New issues arise with three sites.
In an earlier scenario we had two distributors A and B doing their thing.
A linked sites x and y while B linked sites y and z.
If we assume that there is physical communication of suitable quality between sites x and z we may want to allow direct communication between x and z.
To this end we suppose that A and B merge interests and cooperate.
Now when a forwarder Z in y gets a message destined for z and that message holds a reference to something at x, then the forwarder can recognize that reference as actually a sibling in the newly extended family.
Unless y has already introduced x and z it does so.
This may be done by sending the public Diffie-Hellman key of either to the other.
This provides x and z with a shared secret for either authentication or encryption.

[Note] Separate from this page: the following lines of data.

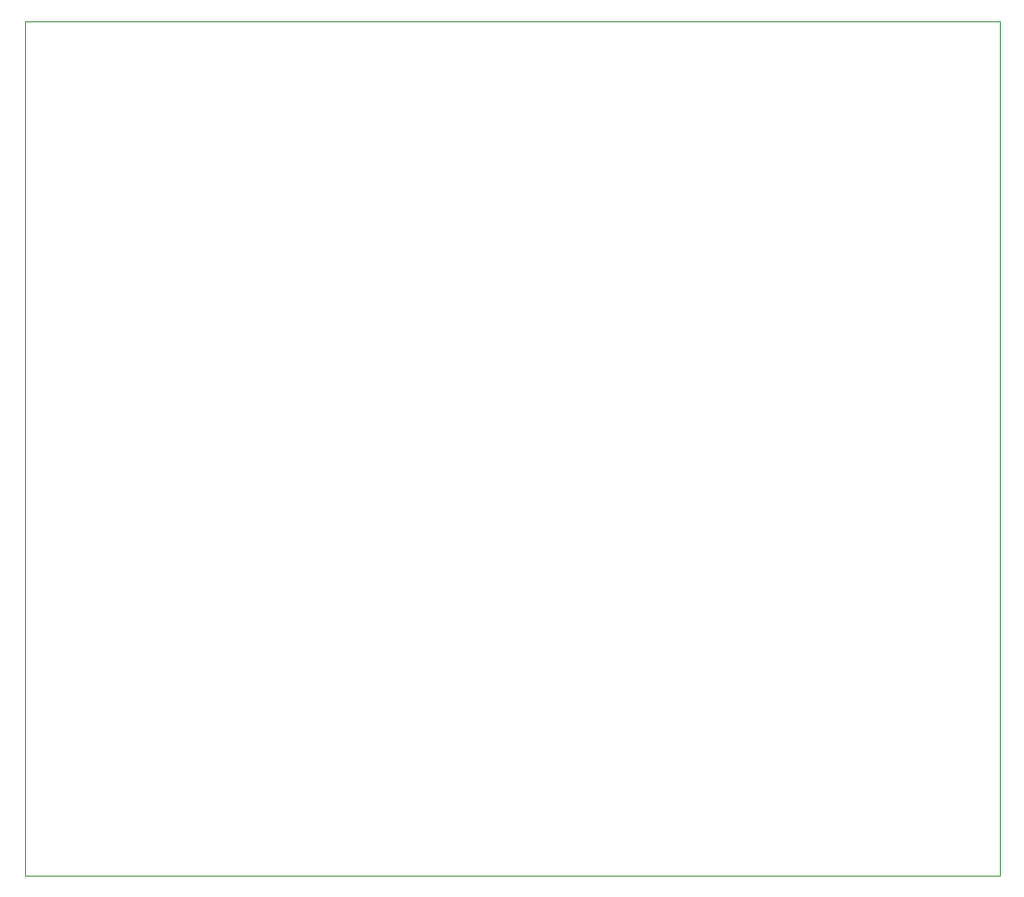
<source format=gbr>
%TF.GenerationSoftware,KiCad,Pcbnew,5.1.6-c6e7f7d~87~ubuntu18.04.1*%
%TF.CreationDate,2020-11-18T13:25:47-05:00*%
%TF.ProjectId,remote,72656d6f-7465-42e6-9b69-6361645f7063,rev?*%
%TF.SameCoordinates,Original*%
%TF.FileFunction,Profile,NP*%
%FSLAX46Y46*%
G04 Gerber Fmt 4.6, Leading zero omitted, Abs format (unit mm)*
G04 Created by KiCad (PCBNEW 5.1.6-c6e7f7d~87~ubuntu18.04.1) date 2020-11-18 13:25:47*
%MOMM*%
%LPD*%
G01*
G04 APERTURE LIST*
%TA.AperFunction,Profile*%
%ADD10C,0.050000*%
%TD*%
G04 APERTURE END LIST*
D10*
X73406000Y-59182000D02*
X68326000Y-59182000D01*
X157226000Y-137160000D02*
X157226000Y-59182000D01*
X68326000Y-59182000D02*
X68326000Y-137160000D01*
X157226000Y-59182000D02*
X73406000Y-59182000D01*
X68326000Y-137160000D02*
X157226000Y-137160000D01*
M02*

</source>
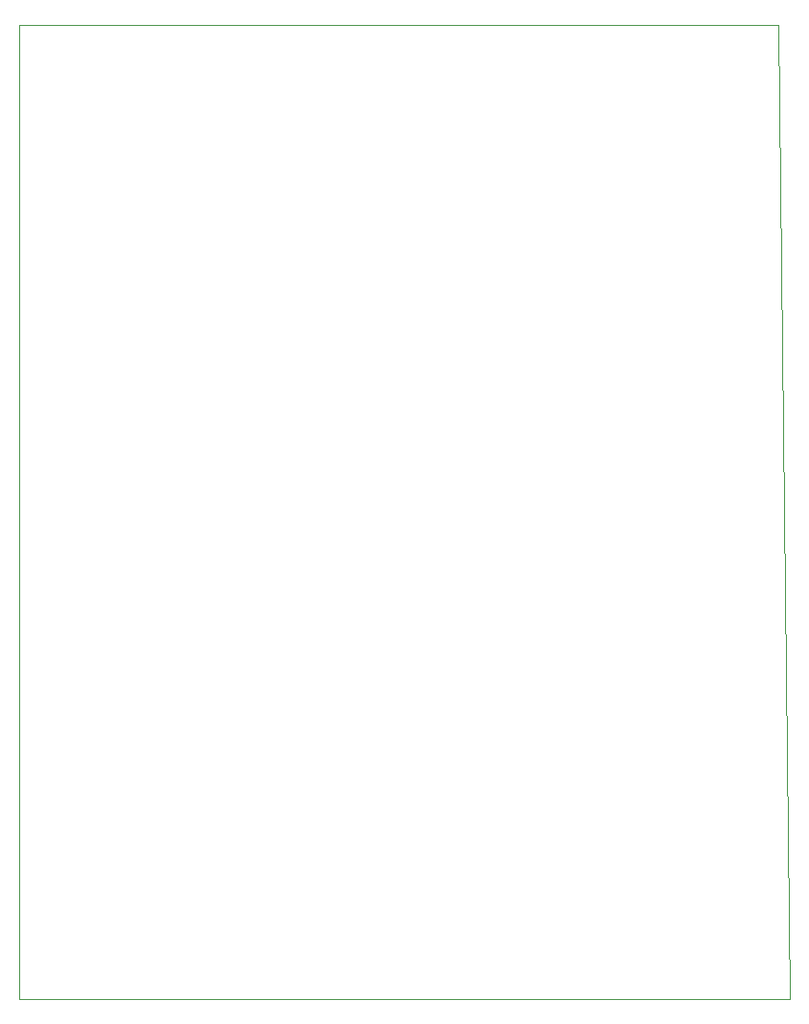
<source format=gbr>
G04 #@! TF.GenerationSoftware,KiCad,Pcbnew,5.1.5*
G04 #@! TF.CreationDate,2020-03-10T21:27:45+01:00*
G04 #@! TF.ProjectId,carte_PCA9685,63617274-655f-4504-9341-393638352e6b,rev?*
G04 #@! TF.SameCoordinates,Original*
G04 #@! TF.FileFunction,Profile,NP*
%FSLAX46Y46*%
G04 Gerber Fmt 4.6, Leading zero omitted, Abs format (unit mm)*
G04 Created by KiCad (PCBNEW 5.1.5) date 2020-03-10 21:27:45*
%MOMM*%
%LPD*%
G04 APERTURE LIST*
%ADD10C,0.050000*%
G04 APERTURE END LIST*
D10*
X190000000Y-115000000D02*
X189000000Y-29000000D01*
X122000000Y-115000000D02*
X190000000Y-115000000D01*
X122000000Y-29000000D02*
X122000000Y-115000000D01*
X189000000Y-29000000D02*
X122000000Y-29000000D01*
M02*

</source>
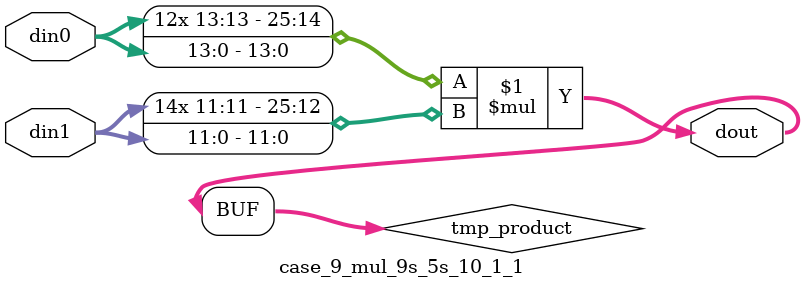
<source format=v>

`timescale 1 ns / 1 ps

 module case_9_mul_9s_5s_10_1_1(din0, din1, dout);
parameter ID = 1;
parameter NUM_STAGE = 0;
parameter din0_WIDTH = 14;
parameter din1_WIDTH = 12;
parameter dout_WIDTH = 26;

input [din0_WIDTH - 1 : 0] din0; 
input [din1_WIDTH - 1 : 0] din1; 
output [dout_WIDTH - 1 : 0] dout;

wire signed [dout_WIDTH - 1 : 0] tmp_product;



























assign tmp_product = $signed(din0) * $signed(din1);








assign dout = tmp_product;





















endmodule

</source>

y does not share that secret.
The object at x is identified by the index that the link from y to x would use to identify the object, along with a site code.
This case is insecure as it stands.
Site x has no reason to believe a signal from z claiming access to the object at x since site z could have fabricated such a signal without help from site y.
The forwarder Z at y must include an authenticated signal to x embedded in the signal to z.
That signal says to x: “grant to site z access to the object number 13 as known over the x-y link”.
Site z will forward the embedded message to site x as it claims access to the object there.
- Reduce transmission cost
- Reduce latency
- Be less vulnerable to communications failure
- Leave x and z connected upon failure of y.
There are several interesting points about this protocol:
Sometimes, counter to our assumption, the communications infrastructure does not support connections (links) between arbitrary sites well.
The infrastructure may be physical links.
Still iterated forwarders are a poor solution.
It is possible to build a signal forwarding service that provides the effect of arbitrary links.
This service may be provided outside the confines of the capability system.
It has the curious advantage that subsequent subversion of an intermediary site can deny service but not spoof or spy on an encrypted link that it hosts.
These questions rapidly become questions of network design which is not our purpose here.
- Referential integrity does not require secrecy (link encryption)
- An application distributed over a subset of the network is vulnerable to corruption only at the sites where it has chosen to run.
- Components of the application that are even less distributed are even less vulnerable.
A strange almost mystical problem nags.
When a site receives the DH key to a previously unknown site it may come with a built in man-in-the-middle.
If site A sends site B’s DH key to site C, and C has already established communications with B then all is well.
If the DH key is the only way that sites designate sites to each other then the man-in-the-middle must build his reputation just as any other site.
An application must use means outside the scope of communications protocols to decide which sites are secure enough for its purposes.
If some site naming convention other than its public key were used, then establishing a site’s public key would lead to the well known public key infrastructure problems.
Those problems evaporate when the public key is the name.
Only the problems of reputations remain.